Após conturbada sessão na CCJ, reforma da Previdência enfrenta “ressaca” e compasso de espera

Não é novidade para quem acompanha a política nacional com mais interesse e frequência que o presidente Jair Bolsonaro não morre de amores pela proposta de reforma da Previdência que tramita, aos tropeções, no Congresso Nacional. Tanto é assim, que seu engajamento no processo para aprovar a matéria é considerado minúsculo, ao passo que a reação de última hora, chamando líderes partidários para dialogar, despertou desconfiança.

Foi marcada de enorme responsabilidade do governo, como alertou o editor do UCHO.INFO no programa “QUE PAÍS É ESSE?”, a decisão de deixar com o ministro da Economia, Paulo Guedes, a incumbência de convencer deputados e senadores sobre a necessidade de se aprovar a reforma. Por mais que Guedes saiba da importância da matéria para o equilíbrio fiscal e a retomada da economia, sua quase nula experiência política o transforma em presa fácil em um cenário que mais parece um serpentário, como é o Parlamento.

Na última semana, quando Paulo Guedes desistiu de participar de audiência na Comissão de Constituição e Justiça (CCJ) da Câmara dos Deputados, alegando que a não definição do relator do projeto de reforma da Previdência, o transformaria em alvo preferencial dos partidos de oposição, este portal afirmou que o motivo alegado em nada mudaria a fragilidade do ministro como articulador político.

Na quarta-feira (3), Guedes compareceu à CCJ para explicar aos parlamentares pontos da reforma, mas sua participação, como esperado, começou e acabou em confusão e bate-boca. A divergência responsável é importante e necessária à democracia, mas para tanto é preciso responsabilidade e parcimônia por parte dos protagonistas de ambos os lados: oposição e situação.

Fazer oposição não significa ser do contra e ponto final, assim como ser situação não dá o direito de um membro do governo ser prolixo ao explicar um projeto complexo ou não suportar a pressão dos adversários políticos. É fato que tudo tem limite, mas o que se viu na CCJ na quase interminável audiência de quarta-feira foi reflexo do discurso de ódio que Jair Bolsonaro vem fermentando desde a campanha eleitoral, mas que deveria ter sido abandonado logo após o encerramento do segundo turno.

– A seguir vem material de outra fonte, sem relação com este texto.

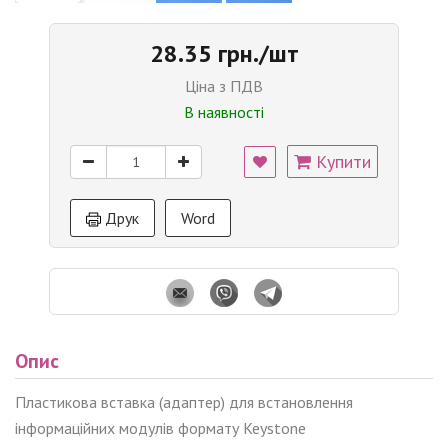
28.35 грн./шт
Ціна з ПДВ
В наявності
Купити
Друк
Word
Опис
Пластикова вставка (адаптер) для встановлення
інформаційних модулів формату Keystone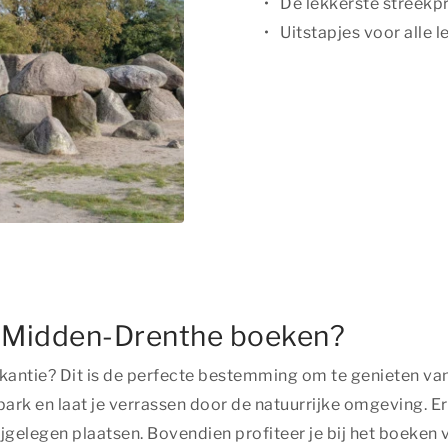
De lekkerste streekp
Uitstapjes voor alle l
n Midden-Drenthe boeken?
kantie? Dit is de perfecte bestemming om te genieten van 
 en laat je verrassen door de natuurrijke omgeving. Er is
ijgelegen plaatsen. Bovendien profiteer je bij het boeken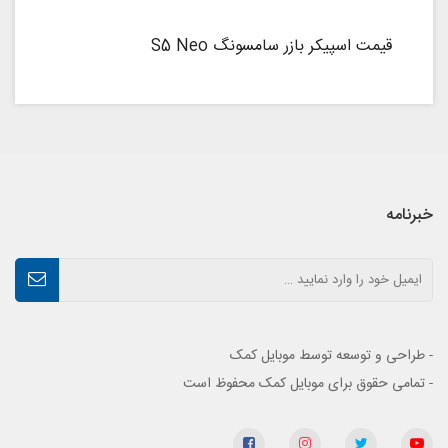
قیمت اسپیکر بازر سامسونگ S5 Neo
خبرنامه
- طراحی و توسعه توسط موبایل کمک
- تمامی حقوق برای موبایل کمک محفوظ است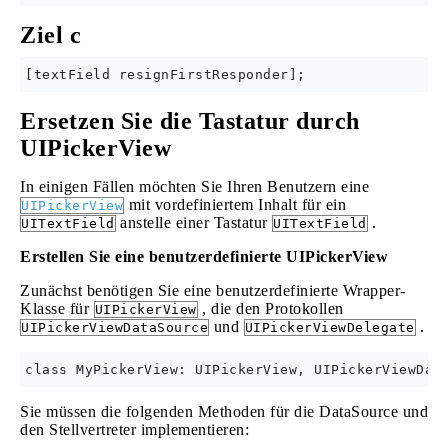
Ziel c
Ersetzen Sie die Tastatur durch
UIPickerView
In einigen Fällen möchten Sie Ihren Benutzern eine
mit vordefiniertem Inhalt für ein
UIPickerView
anstelle einer Tastatur
.
UITextField
UITextField
Erstellen Sie eine benutzerdefinierte UIPickerView
Zunächst benötigen Sie eine benutzerdefinierte Wrapper-
Klasse für
, die den Protokollen
UIPickerView
und
.
UIPickerViewDataSource
UIPickerViewDelegate
Sie müssen die folgenden Methoden für die DataSource und
den Stellvertreter implementieren: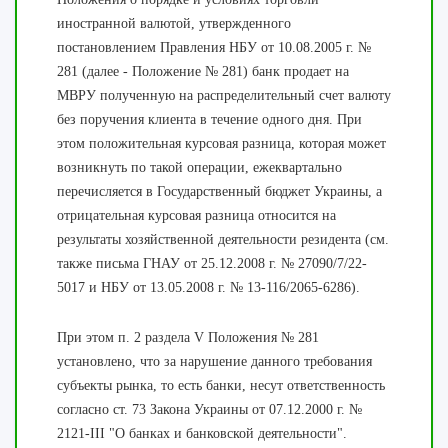
иностранной валютой, утвержденного
постановлением Правления НБУ от 10.08.2005 г. №
281 (далее - Положение № 281) банк продает на
МВРУ полученную на распределительный счет валюту
без поручения клиента в течение одного дня. При
этом положительная курсовая разница, которая может
возникнуть по такой операции, ежеквартально
перечисляется в Государственный бюджет Украины, а
отрицательная курсовая разница относится на
результаты хозяйственной деятельности резидента (см.
также письма ГНАУ от 25.12.2008 г. № 27090/7/22-
5017 и НБУ от 13.05.2008 г. № 13-116/2065-6286).
При этом п. 2 раздела V Положения № 281
установлено, что за нарушение данного требования
субъекты рынка, то есть банки, несут ответственность
согласно ст. 73 Закона Украины от 07.12.2000 г. №
2121-III "О банках и банковской деятельности".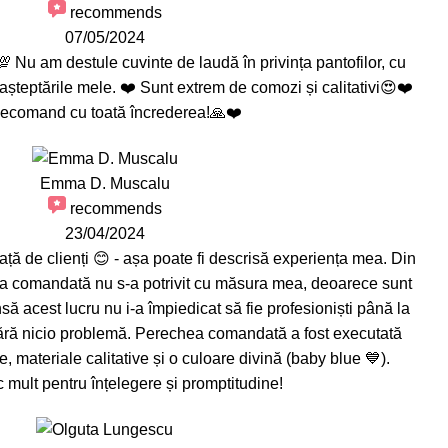
recommends
07/05/2024
 Nu am destule cuvinte de laudă în privința pantofilor, cu
așteptările mele. ❤️ Sunt extrem de comozi și calitativi😍❤️
ecomand cu toată încrederea!🙏❤️
Emma D. Muscalu
recommends
23/04/2024
ață de clienți 😊 - așa poate fi descrisă experiența mea. Din
a comandată nu s-a potrivit cu măsura mea, deoarece sunt
nsă acest lucru nu i-a împiedicat să fie profesioniști până la
 fără nicio problemă. Perechea comandată a fost executată
e, materiale calitative și o culoare divină (baby blue 💙).
mult pentru înțelegere și promptitudine!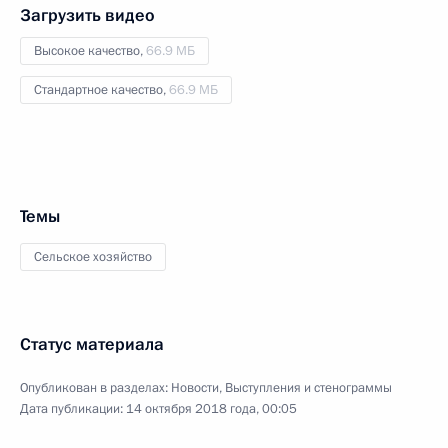
Загрузить видео
Высокое качество,
66.9 МБ
Стандартное качество,
66.9 МБ
Темы
Сельское хозяйство
Статус материала
Опубликован в разделах:
Новости
,
Выступления и стенограммы
Дата публикации:
14 октября 2018 года, 00:05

Que a proposta de reforma da Previdência não convence e deixa a desejar todos sabem, mas é importante que parlamentares e governo busquem um consenso em torno da matéria, pois o Brasil precisa sair do estado de letargia econômica em que se encontra. Se esse passo rumo à libertação não for possível por meio da reforma da Previdência, que seja por outros meios, mas que aconteça o quanto antes.

Se a audiência com a participação de Paulo Guedes começou quente, com direito a bate-boca, o final, antecipado, alcançou ponto de fervura com a fala do deputado Zeca Dirceu (PT-PR). Diz a sabedoria popular que “o fruto não cai longe da árvore”, por isso Zeca usou os termos “tigrão” e “tchutchuca” ao dirigir a palavra ao ministro da Economia. Foi o suficiente para Guedes perder o controle e rebater com destempero.

“Eu não vim aqui para ser desrespeitado, não. (…) tchutchuca é a mãe, é a avó, respeita as pessoas. (…) Isso é ofensa. Eu respeito quem me respeita. Se você não me respeita, não merece meu respeito”, esbravejou o ministro antes de deixar o recinto

Como Bolsonaro insiste em manter nas alturas sua doentia obsessão em eliminar a esquerda nacional, à oposição resta, em tese, reagir com as armas que dispõe. Contudo, nada justifica o clima de beligerância política que se instalou no País. De igual modo é injustificável a postura do filho do ex-ministro José Dirceu, que na condição de parlamentar deveria manter o decoro, começando pelo tratamento cortês aos que participam de audiências públicas, não importando se integram o governo de um adversário político.

No momento em que o Brasil carece de temperança em todos os sentidos e o Partido dos Trabalhadores precisa se reinventar depois da enxurrada de escândalos de corrupção, com direito a condenações e prisões, o que se viu na CCJ foi um espetáculo deprimente que leva a nada e aponta na direção do desânimo.

Que ninguém surja em cena com o discurso pronto de que é necessário endurecer o jogo para colocar ordem na casa, pois o que não se consegue através do diálogo não será alcançado à base da força. Ou os brasileiros começam a cobrar responsabilidade dos políticos, que devem deixar de lado a bizarrice ideológica em nome do País, ou o melhor a fazer é aceitar que o fim está próximo.